ASSIGNMENT
Look through the material that follows and show every line with the string "domicile".
··· RECORDS FOR PROCESSING ···
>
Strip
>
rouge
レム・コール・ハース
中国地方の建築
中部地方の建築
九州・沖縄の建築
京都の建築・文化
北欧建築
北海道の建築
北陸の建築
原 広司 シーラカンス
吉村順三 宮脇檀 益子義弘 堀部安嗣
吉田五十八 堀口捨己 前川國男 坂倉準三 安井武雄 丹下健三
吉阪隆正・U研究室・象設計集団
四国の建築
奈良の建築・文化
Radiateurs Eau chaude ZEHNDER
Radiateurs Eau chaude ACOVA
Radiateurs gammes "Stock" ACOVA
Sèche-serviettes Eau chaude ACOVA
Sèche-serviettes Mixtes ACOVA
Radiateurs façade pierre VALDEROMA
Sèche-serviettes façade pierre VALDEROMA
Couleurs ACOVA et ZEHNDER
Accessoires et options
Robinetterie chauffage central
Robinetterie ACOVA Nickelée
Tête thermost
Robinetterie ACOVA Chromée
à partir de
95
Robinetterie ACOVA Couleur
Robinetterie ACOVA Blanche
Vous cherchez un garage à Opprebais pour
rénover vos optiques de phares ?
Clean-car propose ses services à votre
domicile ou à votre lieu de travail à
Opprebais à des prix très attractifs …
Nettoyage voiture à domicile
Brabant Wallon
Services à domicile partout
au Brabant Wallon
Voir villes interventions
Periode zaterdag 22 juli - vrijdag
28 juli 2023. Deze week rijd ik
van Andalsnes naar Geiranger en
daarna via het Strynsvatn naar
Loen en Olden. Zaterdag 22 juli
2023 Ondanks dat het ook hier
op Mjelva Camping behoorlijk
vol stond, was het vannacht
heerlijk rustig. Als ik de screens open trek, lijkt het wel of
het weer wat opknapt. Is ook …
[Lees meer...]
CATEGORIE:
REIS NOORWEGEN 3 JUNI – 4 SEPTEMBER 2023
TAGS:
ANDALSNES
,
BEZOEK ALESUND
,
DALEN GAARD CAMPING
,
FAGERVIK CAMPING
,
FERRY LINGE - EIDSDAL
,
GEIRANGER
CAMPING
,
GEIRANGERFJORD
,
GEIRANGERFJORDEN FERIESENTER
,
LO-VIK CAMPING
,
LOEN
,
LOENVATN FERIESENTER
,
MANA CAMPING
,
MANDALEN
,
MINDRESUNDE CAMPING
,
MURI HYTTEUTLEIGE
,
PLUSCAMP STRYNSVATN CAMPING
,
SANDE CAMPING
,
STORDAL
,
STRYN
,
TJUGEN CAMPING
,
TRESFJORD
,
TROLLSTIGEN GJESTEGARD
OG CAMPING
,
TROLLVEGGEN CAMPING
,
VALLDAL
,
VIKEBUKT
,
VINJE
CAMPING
···
ANSWER SECTION
domicile ou à votre lieu de travail à
Nettoyage voiture à domicile
Services à domicile partout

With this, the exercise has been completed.